Я делаю долгие осмысленные выдохи в мундштук, и экран монитора над моей кроватью принимается мигать в ответ:
...«Желаете ли вы сохранить текст после завершения работы? Да/Нет?»
Короткий выдох, что означает: да, я желаю сохранить текст. Монитор шипит и гаснет.

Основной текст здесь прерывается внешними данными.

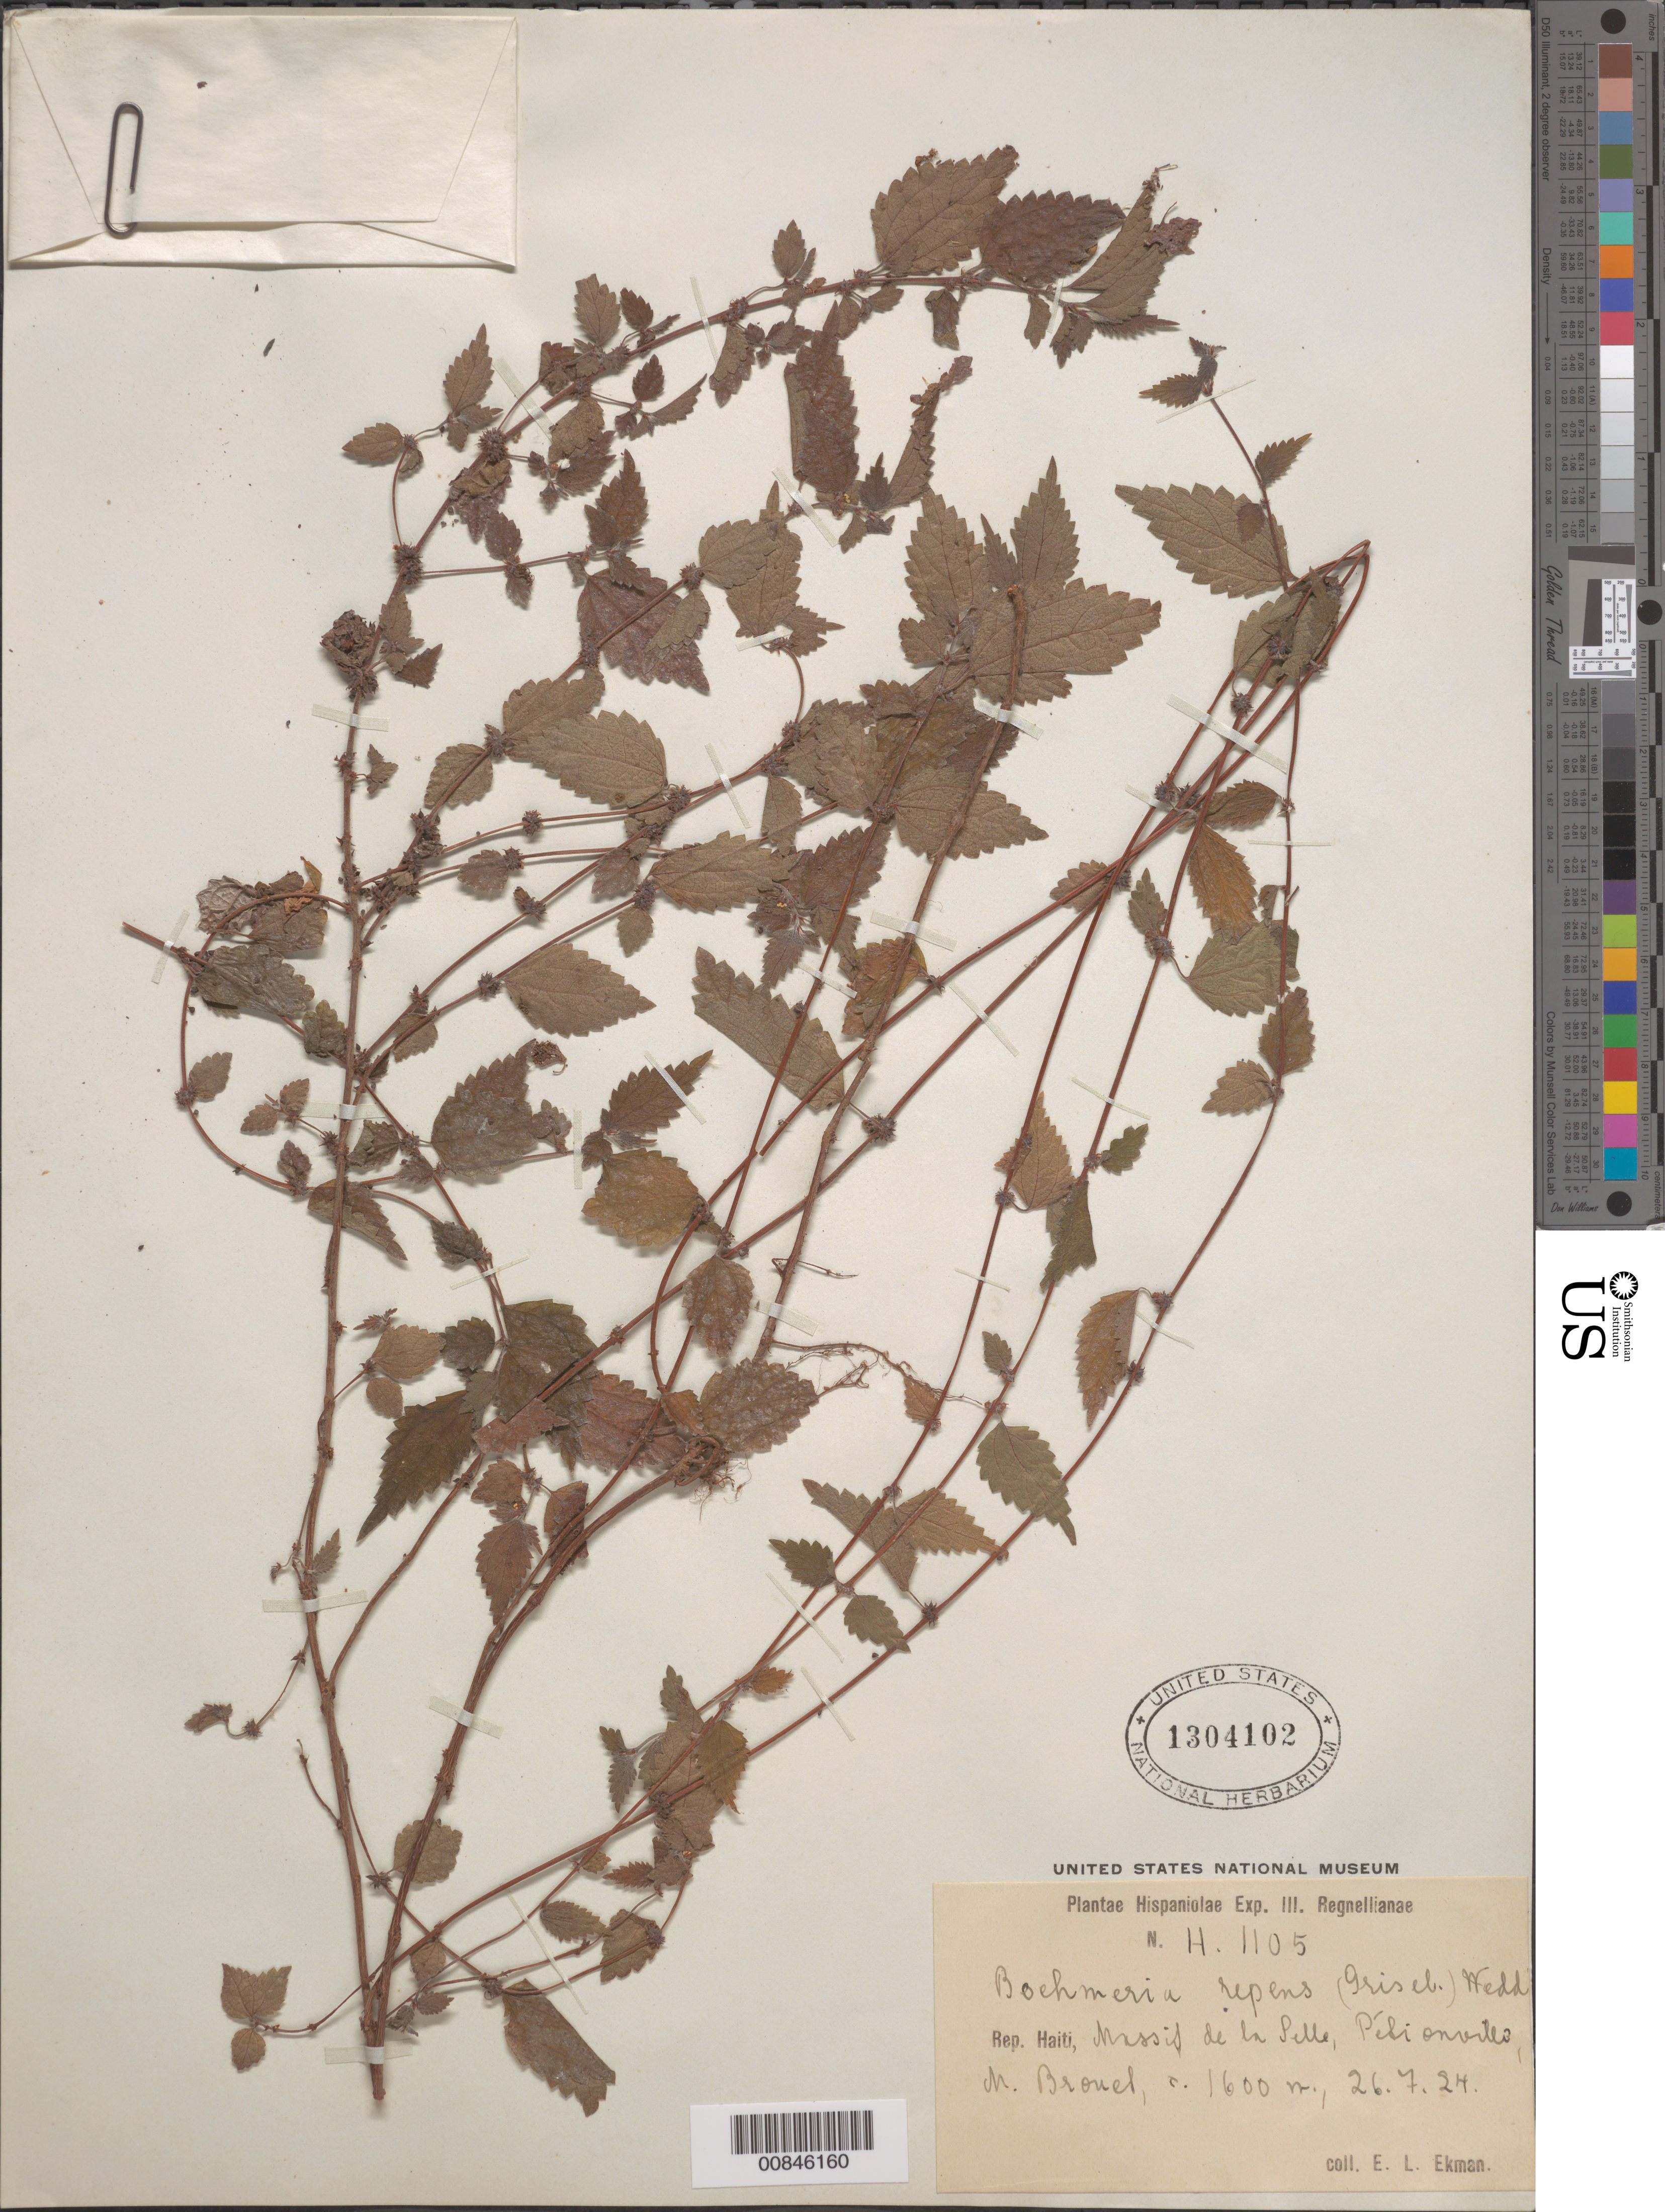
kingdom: Plantae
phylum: Tracheophyta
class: Magnoliopsida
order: Rosales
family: Urticaceae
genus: Boehmeria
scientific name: Boehmeria repens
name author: (Griseb.) Wedd.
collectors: E. L. Ekman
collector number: H 1105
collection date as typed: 26 Jul 1924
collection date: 1924-07-26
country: Haiti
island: Hispaniola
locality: Massif de la Selle, Pétionville, M. Brouet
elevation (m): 1600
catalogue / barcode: US 1304102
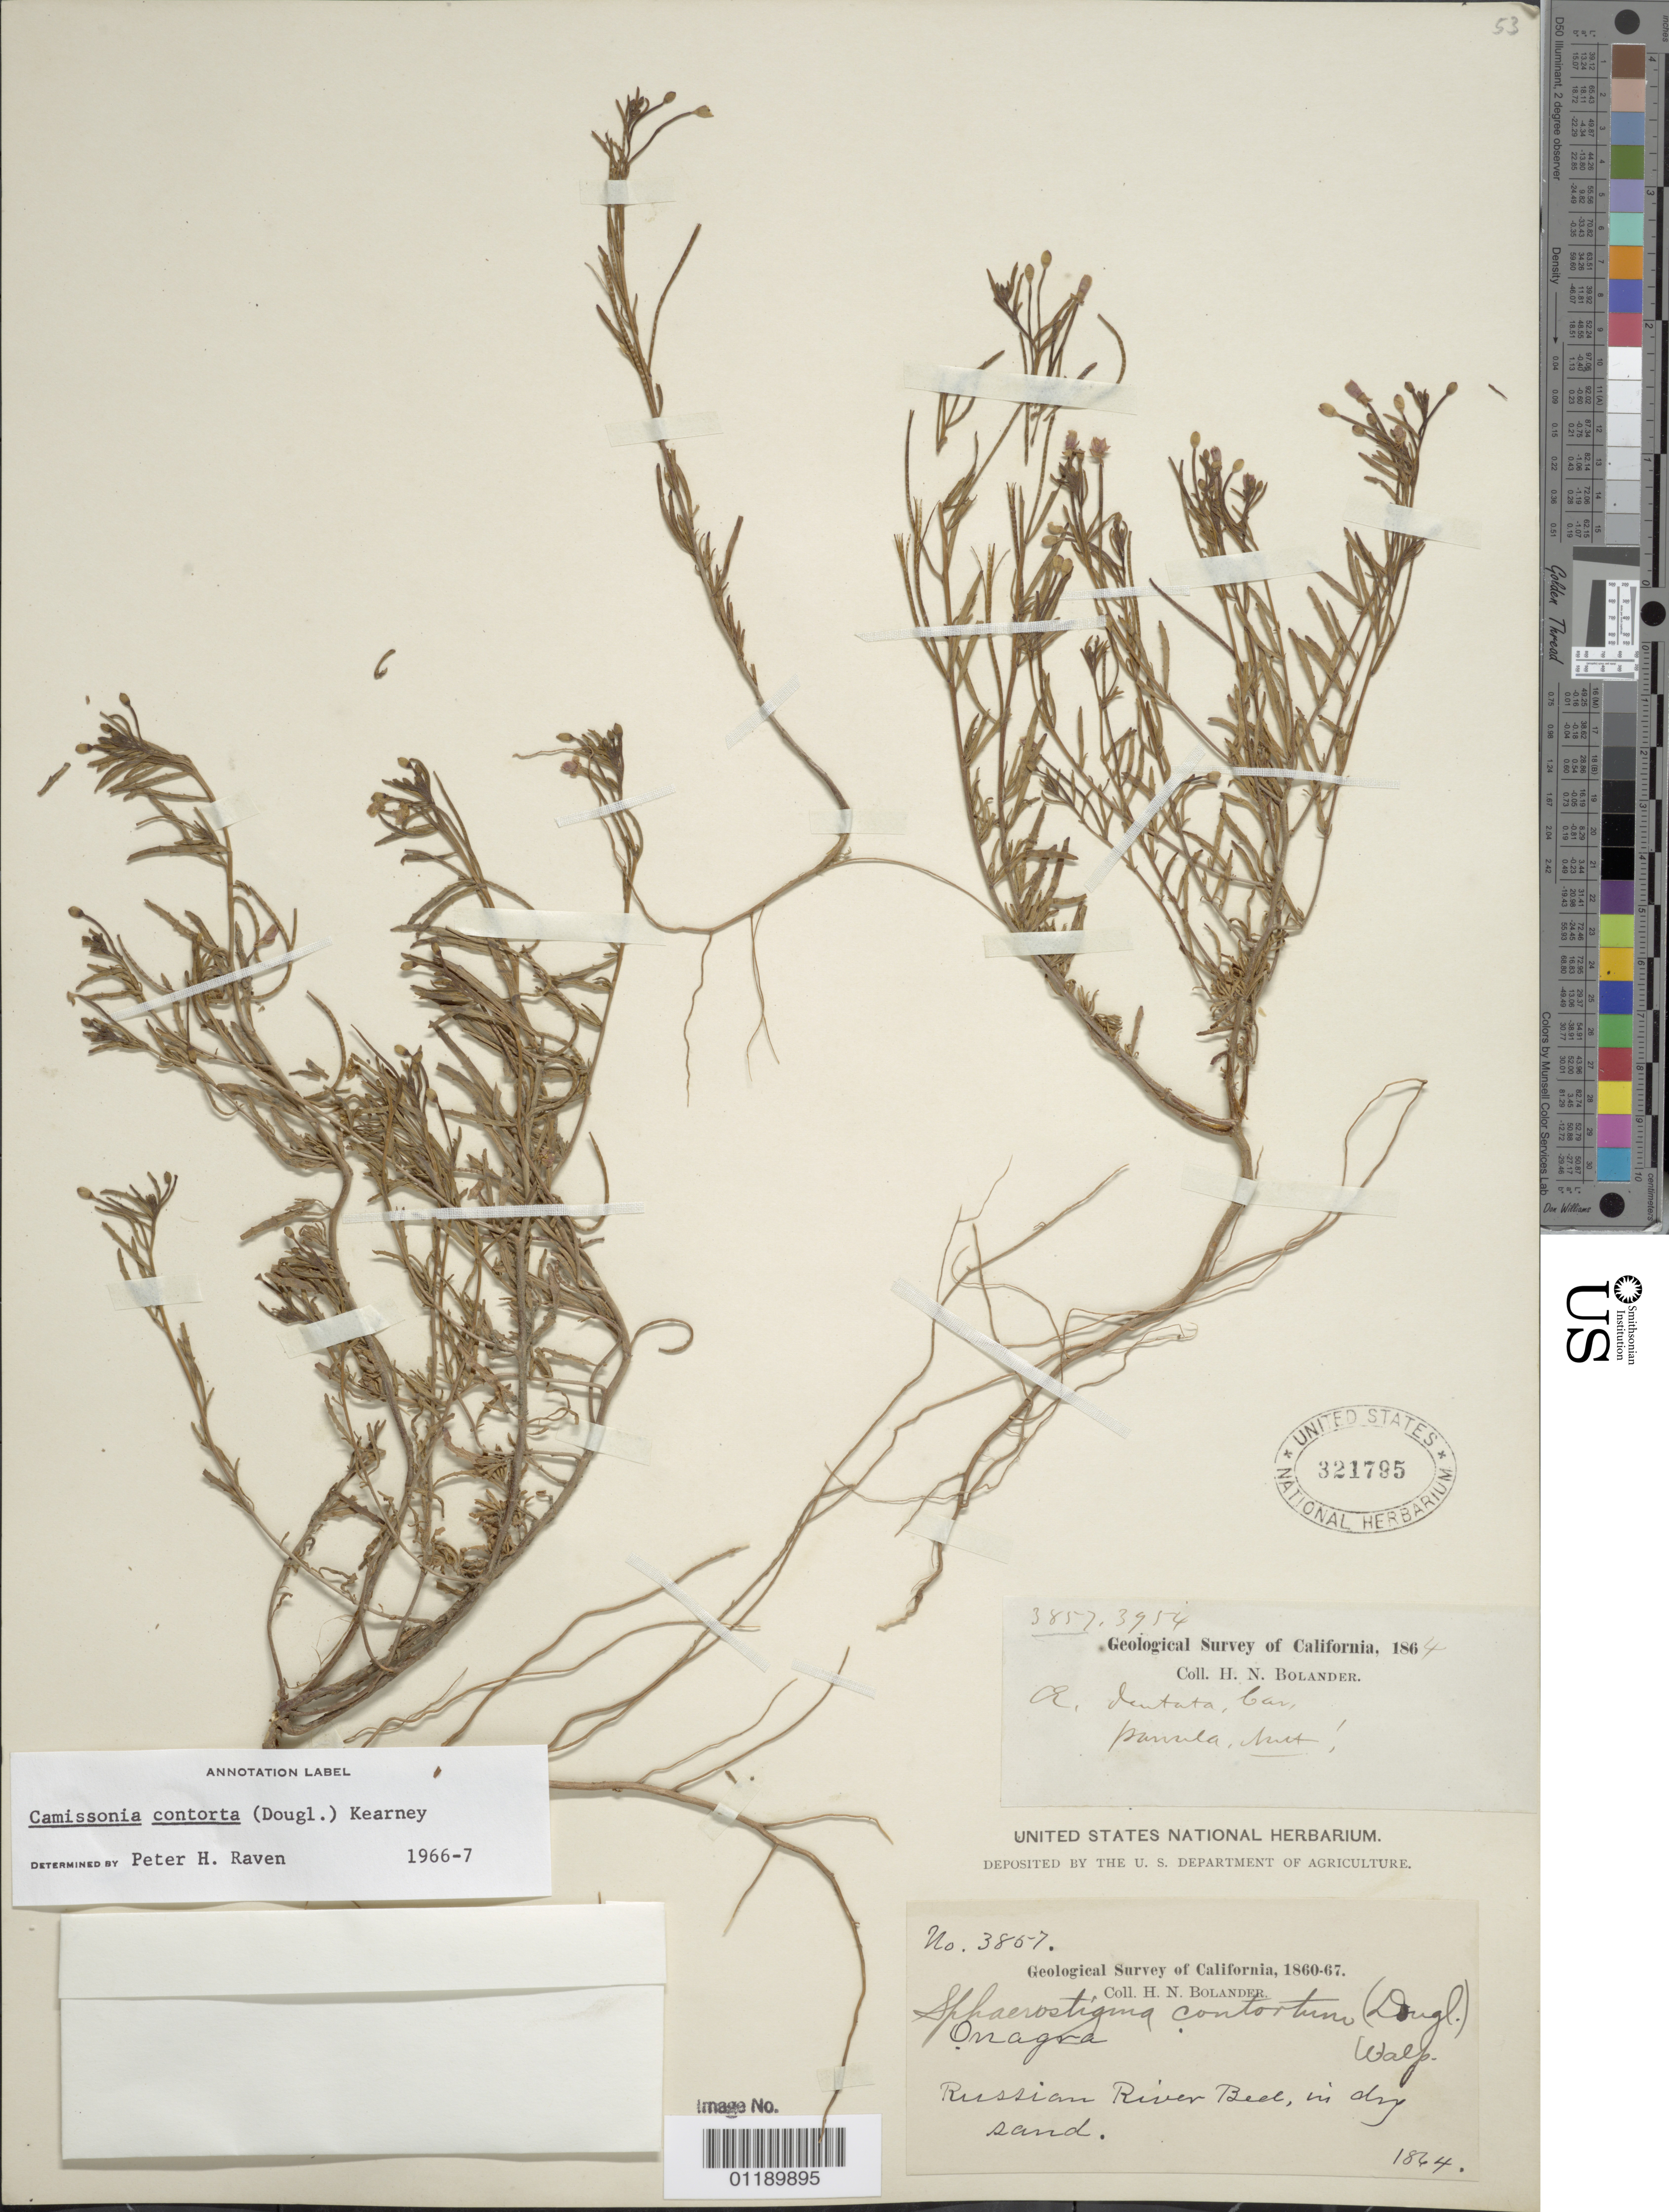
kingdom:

Только теперь я чувствую, как устали глаза. Под веками жжет, нужно передохнуть в темноте. И лучше притвориться, что спишь, — на тот случай, если Черстин Первая затеет утренний обход. Если она узнает, что я не спала всю ночь, то не избежать нотации о важности соблюдения режима дня. Чего доброго, еще прикажет какой-нибудь из своих подчиненных — так называемых воспитательниц — примотать меня к креслу-коляске и отвезти на очередной незатейливый интеллектуальный конкурс. Вроде тренировки памяти для четырехлеток. Или детского лото. Первый приз — непременно апельсин, а победителю полагается улыбнуться и перестать пускать слюни. Поэтому я никогда не выигрываю, сколько бы моих картинок ни выпало. Черстин Первая подтасовывает карточки. Пациенты с «проблемами в области взаимоотношений», как она выражается на американизированном жаргоне социальной службы, вообще не должны выигрывать. Иначе исчезает терапевтический смысл этих соревнований. Моя проблема здесь состоит в том, что я притворяюсь, будто не умею улыбаться. Я пускаю слюни, гримасничаю и прикидываюсь, будто я в отчаянии оттого, что уголки рта не желают мне подчиниться, когда воспитательница искушает меня призовым апельсином, — но так и не улыбаюсь. А Черстин Первая, знающая, что все это сплошное притворство, всякий раз стискивает зубы от ярости. И все же ухитряется не обвинять меня открыто: нянечки и сиделки ни в коем случае не должны узнать, что на самом деле я ей однажды улыбнулась.